Pubblicato il 07 dicembre 2013 Con sentenza n. 291 del 6 dicembre 2013, la Corte costituzionale ha dichiarato l'illegittimità costituzionale dell'articolo 12 della legge 27 dicembre 1956, n. 1423 contenente “Misure di prevenzione nei confronti delle persone pericolose per la sicurezza e per la pubblica moralità”, e dell'articolo 15 del decreto legislativo 6 settembre 2011, n. 159, cosiddetto “Codice delle leggi antimafia e delle misure di prevenzione, nonché nuove disposizioni in materia di documentazione antimafia, a norma degli articoli 1 e 2 della legge 13 agosto 2010, n. 136”, nella parte in cui entrambi gli articoli non prevedono che, nel caso in cui l'esecuzione di una misura di prevenzione personale resti sospesa a causa dello stato di detenzione per espiazione di pena della persona ad essa sottoposta, l'organo che ha adottato il provvedimento di applicazione debba valutare, anche d'ufficio, la persistenza della pericolosità sociale dell'interessato nel momento dell'esecuzione della misura.

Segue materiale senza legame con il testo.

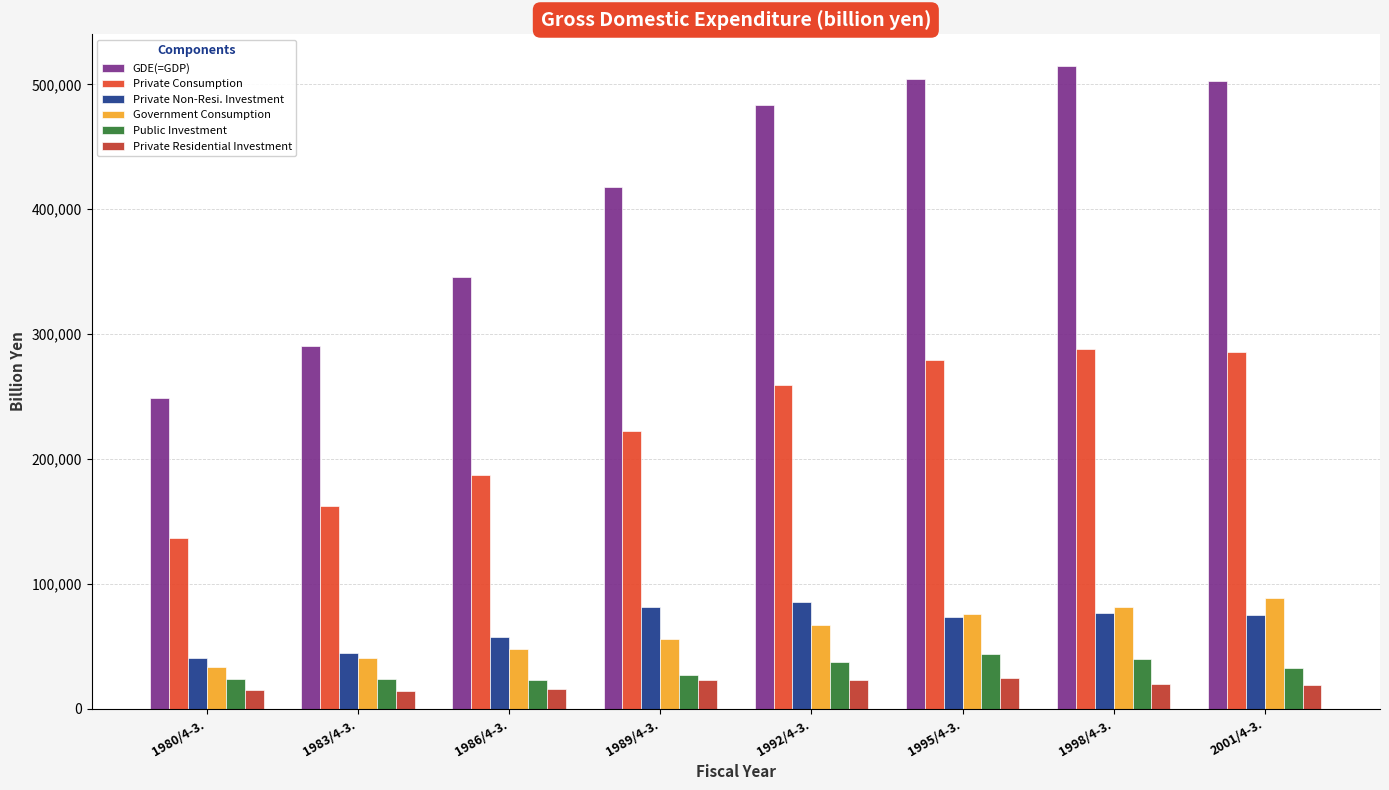

How many categories are shown in the chart?

8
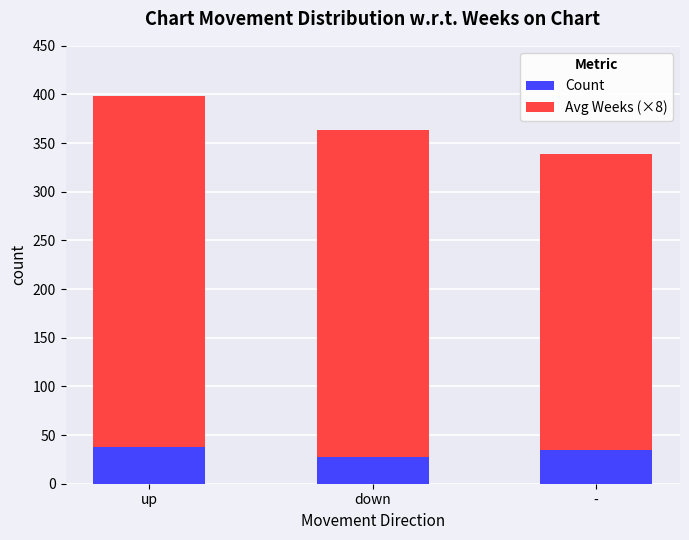

What is the maximum value for Count?

38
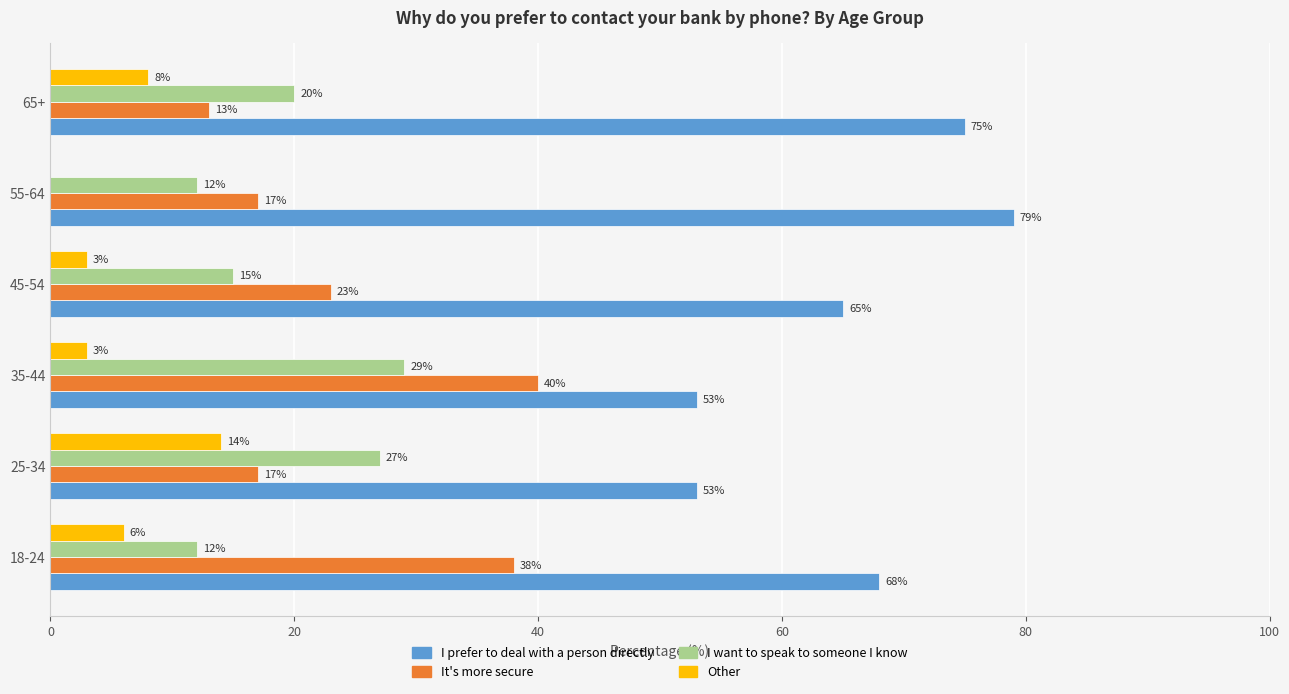

What is the sum of all I prefer to deal with a person directly values?

393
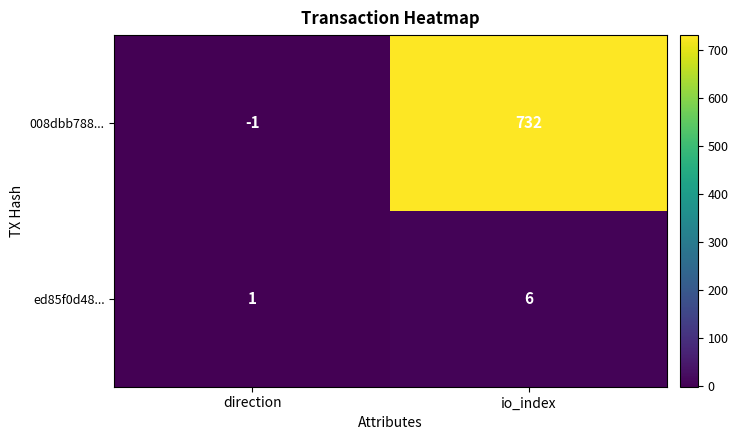

At which label is 008dbb788... closest to 365?

direction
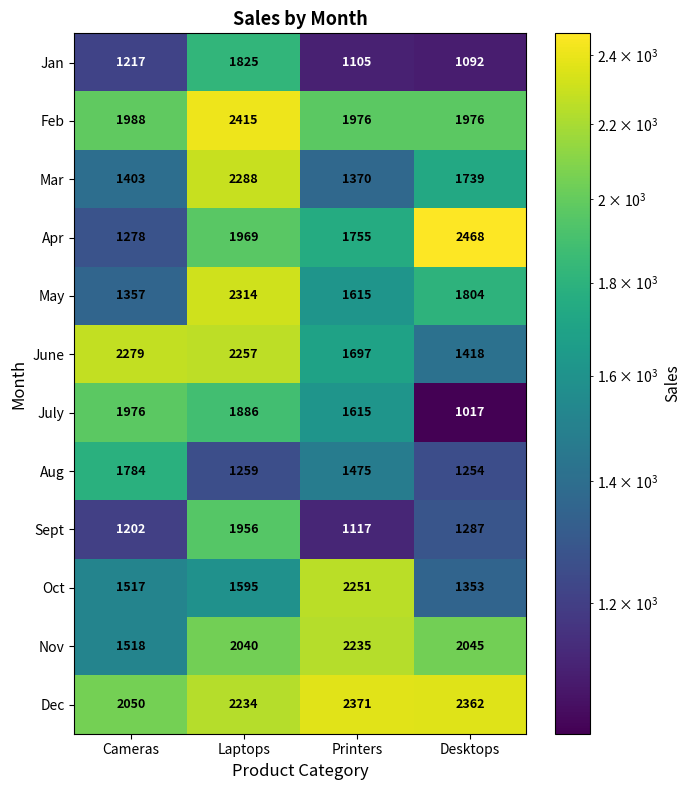

What is the difference between the highest and lowest values at Laptops?

1156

Secondo la Consulta, dunque, la pericolosità sociale della persona detenuta per lungo periodo deve essere verificata anche al termine della detenzione.

Ed infatti – si legge nel testo della decisione - “il decorso di un lungo lasso di tempo può cambiare le persone e, quindi, non può presumersi che rimanga intatta la pericolosità valutata al momento iniziale”. È, dunque, incostituzionale eseguire una misura di prevenzione applicata molti anni prima sulla base della valutazione di pericolosità iniziale.

Con altra pronuncia, la n. 293, emessa sempre il 6 dicembre 2013, i giudici costituzionali hanno, invece, dichiarato l'illegittimità costituzionale dell'articolo 309 del Codice di procedura penale, “in quanto interpretato nel senso che la deducibilità, nel procedimento di riesame, della retrodatazione della decorrenza dei termini di durata massima delle misure cautelari, prevista dall'articolo 297, comma 3, del medesimo codice, sia subordinata – oltre che alla condizione che, per effetto della retrodatazione, il termine sia già scaduto al momento dell'emissione dell'ordinanza cautelare impugnata – anche a quella che tutti gli elementi per la retrodatazione risultino da detta ordinanza”.